ONE can understand the dismay, possibly even righteous anger, when the country’s prime minister is described in a leading British newspaper as ‘Sonia’s poodle’. Such phrases, after all, while often part of idle, drawing room chatter, are not commonly part of our formal political discourse. The British may find nothing unusual in former Prime Minister Blair being called President Bush’s poodle. But that is not the Indian tradition. Or so we like to posture. Never mind that Manmohan Singh has often been far more unsympathetically described in scores of Indian analyses. But, if others, more so our former colonial masters, seek to assume a familiarity that we grant to ourselves, then ‘it’s not quite cricket’.
The headline in The Independent, its appropriateness or otherwise, can be debated. But what explains the flurry of indignation generated by an article in Time magazine describing Manmohan Singh as an ‘underachiever’? More so, because the content of the article is commonplace. It is, after all, no state secret that the UPA-2 regime has been caught in a policy paralysis, unable to take decisions, pass legislation and so on. Nor is it news that the growth process has slowed down, that inflation levels remain stubbornly high, and that business confidence is at an all time low, facts routinely admitted by official spokespersons.
In part, the excited reactions to the Time magazine article reflects the lack of confidence we have in our own knowledge producing institutions and, as a corollary, the importance we grant to judgements by outsiders, particularly from the West. Their praise boosts our self-confidence; their criticism dampens it. But equally, the reactions and the ensuing debate captures the insecurity of our political elite, across parties.
Take the other recent episode that too created a minor flutter. Talking to the media, senior Congressman and Law Minister Salman Khurshid admitted that his party was facing a crisis of leadership. Its supreme leader, Sonia Gandhi, seems out-of-sorts, displaying none of the energies of her earlier days prior to the Congress/UPA assuming power in 2004. At that stage, overcoming her natural reluctance to be in the public gaze, she had worked hard to bring not only the leaders in her party but also potential allies on board to breathe life into a fledgling UPA. Little of that seems visible now.
Unfortunately for the Congress, the hopes invested in the leadership designed to take over, Rahul Gandhi, have yet to bear fruit. While the young Gandhi still enjoys a measure of goodwill, with most people believing that his heart is in the right place, his efforts to revitalize the party, including its youth wing, have failed to enthuse. Moreover, the disappointing results of his U.P. campaign, including in what are considered the pocket boroughs of Raebareli, Amethi and Sultanpur, have dispirited even diehard supporters and loyalists and considerably dimmed his sheen. Surely, after nearly two terms in Parliament, to claim potential and promise is no longer enough.
Salman Khurshid likened the young Gandhi’s role to a cameo performance, hoping that he would now assume a larger role in the party and provide it fresh direction. The current disarray in the party, and government, he traced to this unusually long process of waiting, a phase he hoped would soon come to an end. In itself, none of what Khurshid articulated is new, much less incendiary. Yet, so terrified is the Congress of any implied criticism of its leadership (read ruling family), that more than discuss the content of his analysis, the focus is firmly on the possible reasons why he said what he did. And worse publicly. This is not a party sure of itself, fearful about its future.

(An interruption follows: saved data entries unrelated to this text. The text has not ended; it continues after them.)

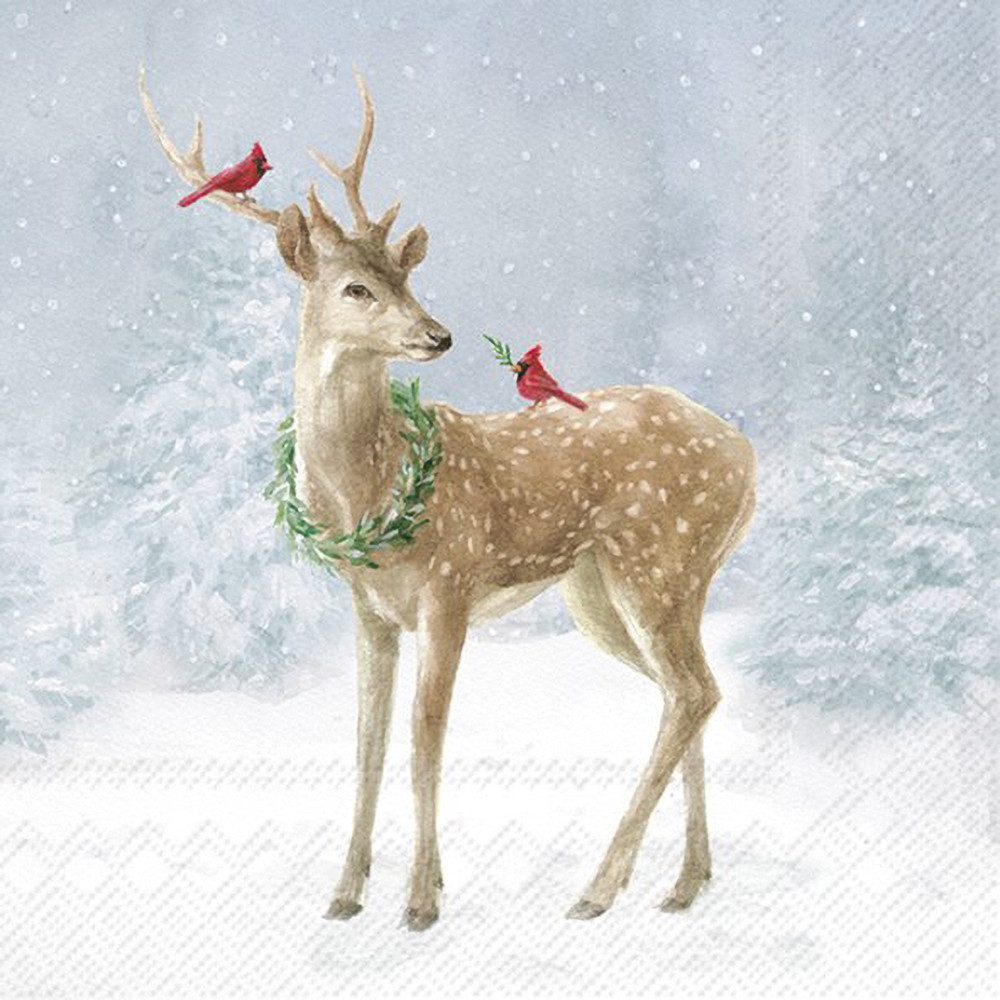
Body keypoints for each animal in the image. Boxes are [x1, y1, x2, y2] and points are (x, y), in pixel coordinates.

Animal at [139, 66, 757, 931]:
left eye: (409, 277)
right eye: (357, 287)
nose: (437, 335)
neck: (365, 496)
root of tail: (748, 458)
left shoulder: (449, 588)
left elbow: (424, 743)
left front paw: (423, 899)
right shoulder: (370, 610)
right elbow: (367, 746)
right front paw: (345, 893)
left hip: (658, 558)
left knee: (692, 691)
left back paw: (599, 888)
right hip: (612, 588)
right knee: (690, 692)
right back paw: (683, 882)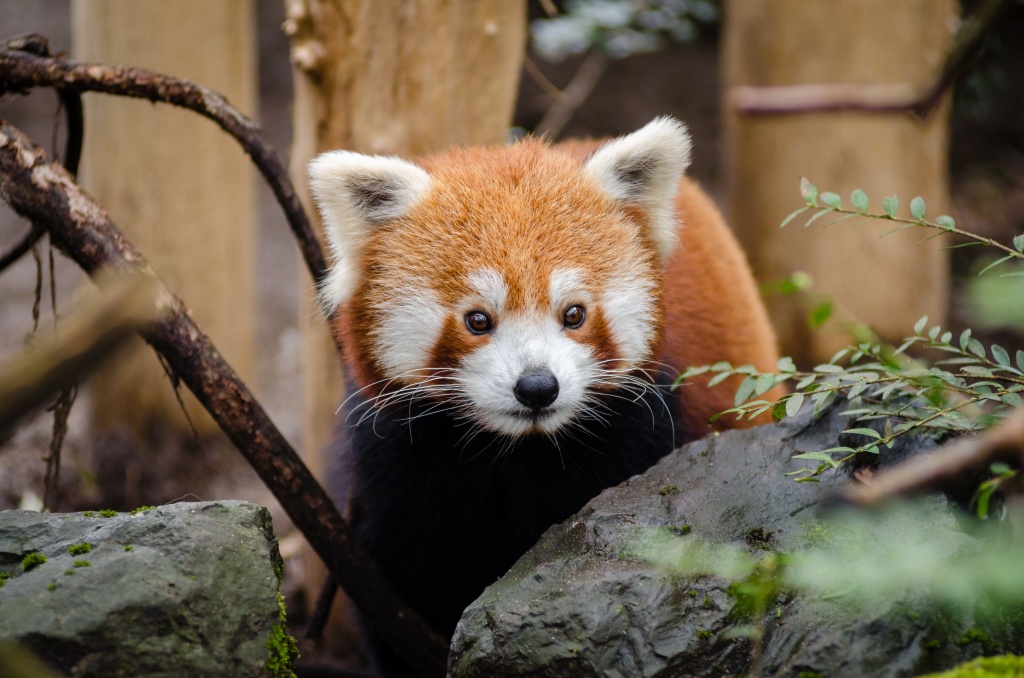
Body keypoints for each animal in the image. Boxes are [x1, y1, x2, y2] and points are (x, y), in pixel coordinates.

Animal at [307, 118, 778, 675]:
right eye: (478, 320)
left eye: (573, 314)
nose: (537, 386)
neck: (515, 451)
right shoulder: (400, 463)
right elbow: (406, 579)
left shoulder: (639, 431)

The problem, unfortunately, is not limited to the Congress alone. Every other party, national or regional, seems afflicted with a similar insecurity, a lack of self-confidence, relying more on errors by opponents than its own strength, such that even innocuous statements are invested with dangerous, destabilizing qualities. Even the Communists, normally seen as more organized and favouring informed debate, now display an alarming inability to accommodate dissent. So when a young CPI(M) leader and frequent spokesperson, Prasanjit Bose, disagreed with the party decision to support Pranab Mukherjee’s candidature for the post of President, and resigned, the party leadership preferred instead to expel him, citing indiscipline.
If such is the state of our political leadership, should we be surprised that the country cannot come to a reasonable consensus on key policy questions? Or that the performance of the UPA-2 regime, under Manmohan Singh’s leadership, remains underwhelming. We do not need Time magazine to tell us that. A country and its leadership which, to quote Pratap Bhanu Mehta, ‘cannot take its own measure’, can hardly aspire to greatness.